House Committee Approves CFPB Guidance, Data Breach Legislation

The House Financial Services Committee on Thursday approved legislation that would require the CFPB to develop standards for agency guidance it issues.

“The rules of the road aren’t clear when they come from the bureau,” bill sponsor Rep. Sean Duffy (R-Wis.), said as the committee considered the bill.

The committee approved the legislation, H.R. 5534, on a 38-14 vote.

The committee also approved legislation that would establish a national data breach response standard for financial institutions.

The CFPB legislation would prohibit the CFPB from taking action against financial companies if they are making a good faith effort to follow guidance and would require the agency to develop a matrix of penalties the agency may impose.

Duffy said a companion bill is expected to be introduced in the Senate.

“You need a crystal ball on your desk or a team of attorneys” to stay in compliance with CFPB rules, Rep. Blaine Luetkemeyer (R-Mo.) said.

However, Ranking committee Democrat Maxine Waters of California accused the Trump Administration of attempting to dismantle the CFPB, adding that Congress needs to do everything it can to protect the bureau.

The legislation, she said, would “unduly hamstring the bureau’s ability to be nimble.”

Just this week, financial regulators, including the CFPB and NCUA, issued a statement specifying how they will issue guidance in the future.

Credit union officials have said they are troubled by the manner in which the CFPB issues guidance.

“Credit unions across the country continue to be frustrated with the sluggish issuance of guidance from the [agency], which has created uncertainty and ambiguity not only for credit unions, but all industry stakeholders,” CUNA President/CEO Jim Nussle wrote in a letter to the committee.

For instance, Nussle wrote, the agency was not clear in issuing guidance dealing with the recent Truth in Lending Act and Real Estate Settlement Procedures Act Integrated Disclosure (TRID) rules.

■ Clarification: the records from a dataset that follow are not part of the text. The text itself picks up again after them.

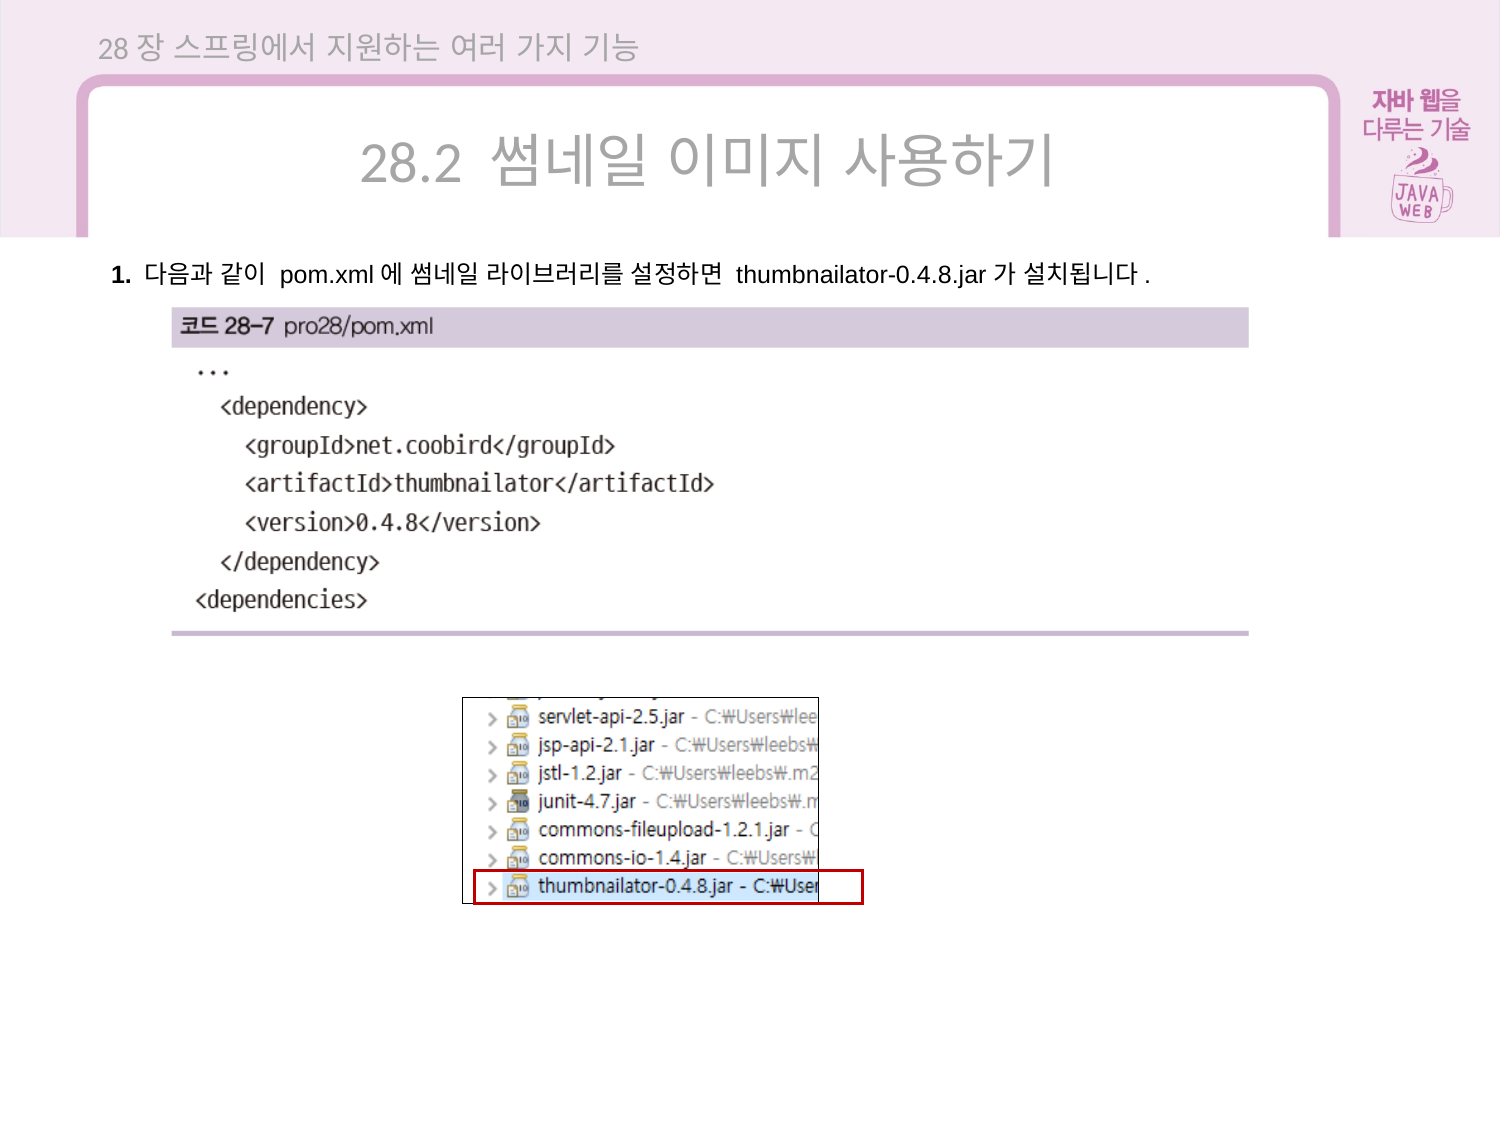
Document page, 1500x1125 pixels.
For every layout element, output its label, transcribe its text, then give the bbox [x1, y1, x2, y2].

picture [0, 0, 1500, 1125]
text_box 1. 다음과 같이 pom.xml에 썸네일 라이브러리를 설정하면 thumbnailator-0.4.8.jar가 설치됩니다. [96, 251, 1385, 296]
text_box 28장 스프링에서 지원하는 여러 가지 기능 [82, 0, 1133, 74]
text_box [473, 870, 863, 905]
text_box 28.2 썸네일 이미지 사용하기 [96, 117, 1321, 202]
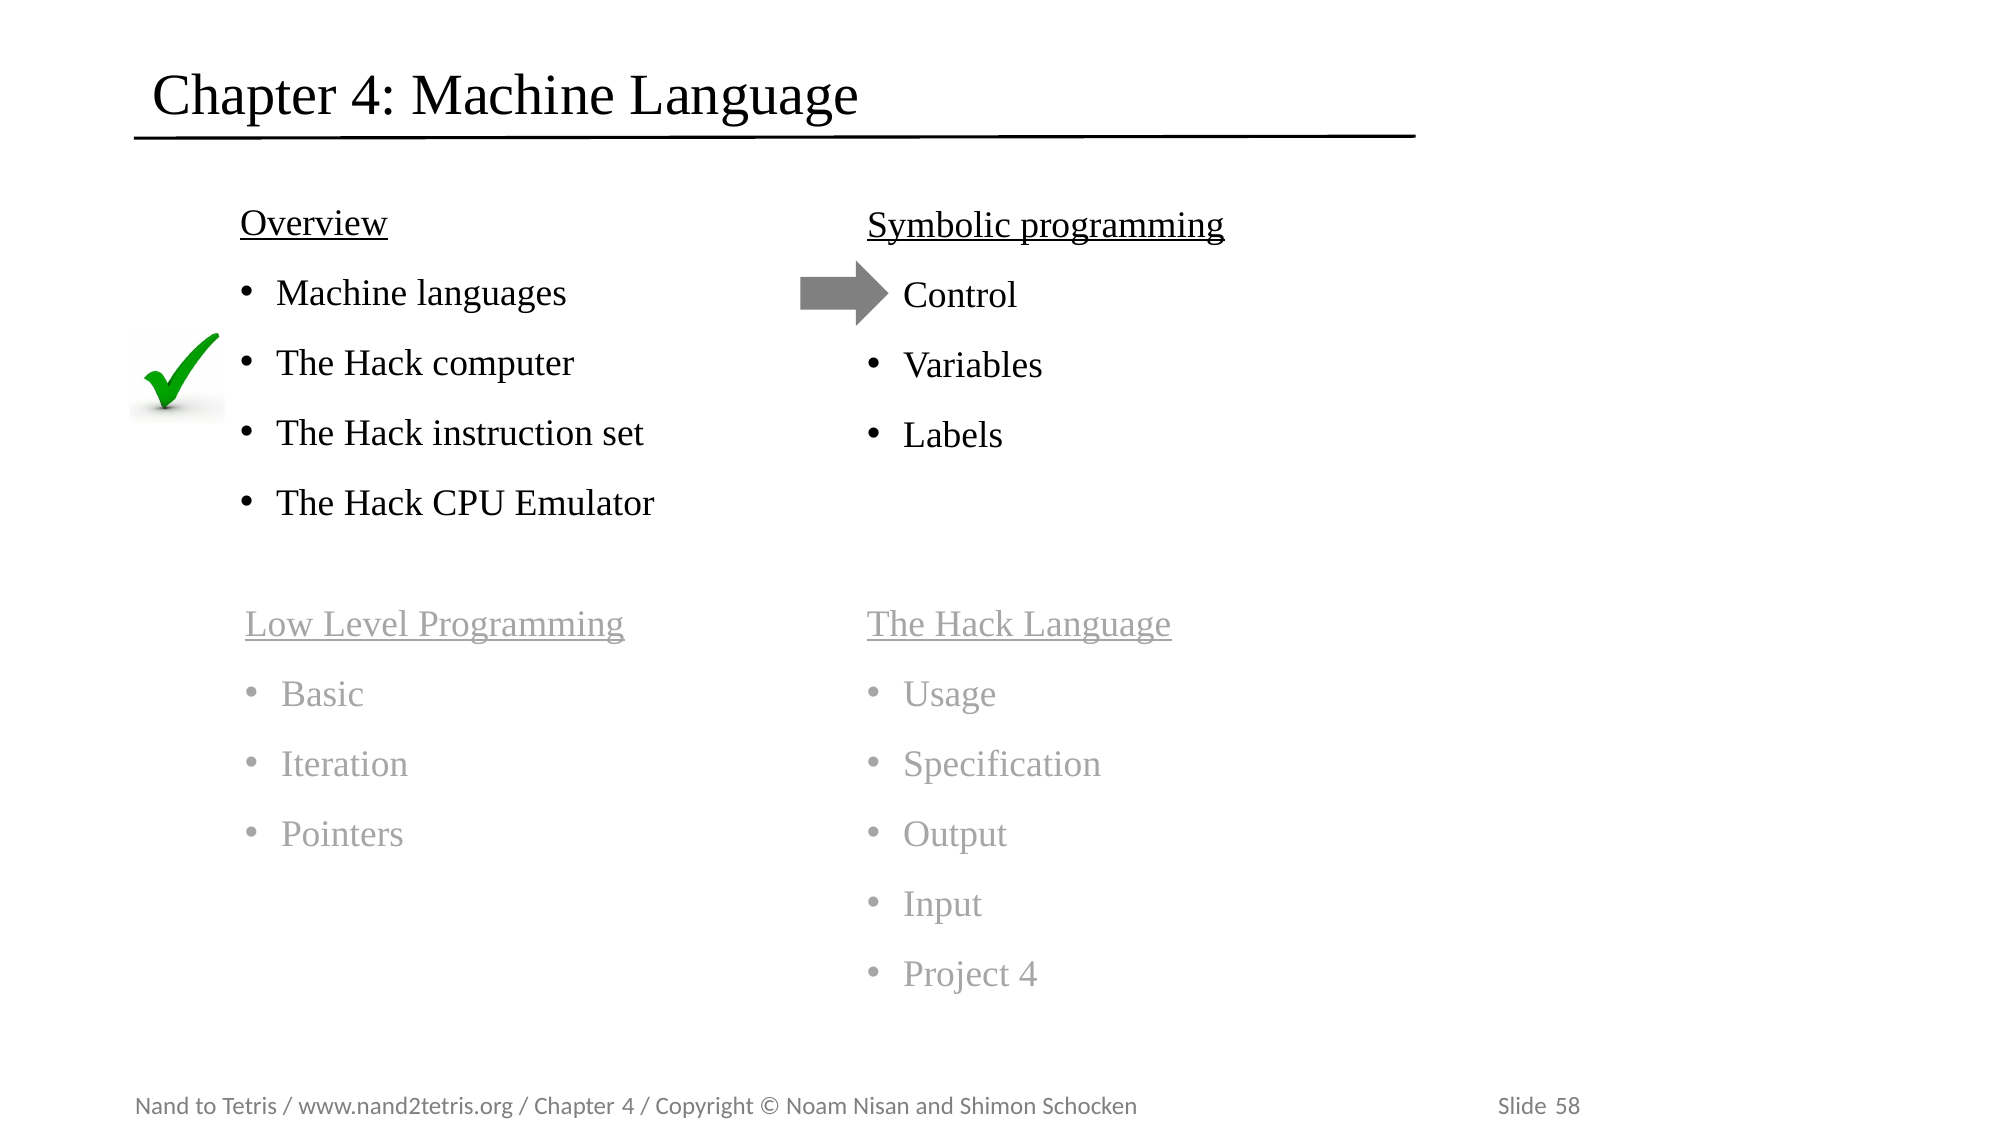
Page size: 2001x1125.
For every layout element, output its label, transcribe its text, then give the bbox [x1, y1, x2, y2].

text_box Symbolic programming Control Variables Labels [777, 192, 1384, 462]
text_box Overview Machine languages The Hack computer The Hack instruction set The Hack CPU Emulator [150, 190, 674, 531]
title Chapter 4: Machine Language [137, 48, 1417, 144]
text_box The Hack Language Usage Specification Output Input Project 4 [777, 591, 1261, 1002]
text_box Low Level Programming Basic Iteration Pointers [155, 591, 762, 862]
picture [129, 328, 225, 424]
text_box [799, 259, 890, 328]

“These complex regulatory requirements spurred numerous questions from the industry with little guidance from the BCFP, creating massive confusion for the industry and consumer,” Nussle wrote.

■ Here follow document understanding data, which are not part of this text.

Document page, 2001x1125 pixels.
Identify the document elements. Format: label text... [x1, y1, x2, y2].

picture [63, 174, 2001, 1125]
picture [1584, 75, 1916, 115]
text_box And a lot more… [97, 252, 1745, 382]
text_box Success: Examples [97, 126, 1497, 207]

The committee also voted, 32-20, to approve H.R. 6743, legislation that would establish a national standard governing how financial institutions must notify consumers when a data breach occurs.

The legislation also would preempt state laws governing data breaches.

Several groups representing financial institutions, including CUNA and NAFCU, this week wrote a letter supporting the legislation.

“Data security breaches continue to put millions of consumers at risk, and we share your views that protecting the sensitive personal and financial information of consumers is vitally important,” the groups said. “Stopping breaches is critical for consumers, and also important to our members who often have the closest relationships with those affected.”

The groups added, however, that they would have preferred that the legislation cover merchants, as well as financial institutions.

Bill sponsor Luetkemeyer said he too would have preferred that legislation but added that passage of that measure is “going to take more than the Financial Services Committee alone.”

For the past several years, the Republican leadership of the Financial Services Committee has pushed data security legislation that includes merchants.

However, the House Energy and Commerce Committee has opposed that approach.

The conflict between the two committees has stalled legislative efforts.

While CUNA and NAFCU said they supported the bill, NASCUS said it opposes the measure because it would preempt state law.

“NASCUS believes that where a state has an existing data security and breach notification apparatus in place that provides for more stringent protections– deference should be given to the state law,” NASCUS President/CEO Lucy Ito said, in a letter to committee leaders.

Ito also criticized the legislation for not having addressed merchants.

“It should be noted that the vast majority of companies responsible for data breaches are not financial institutions and are not subjected to the same rigorous requirements as financial service providers,” she wrote.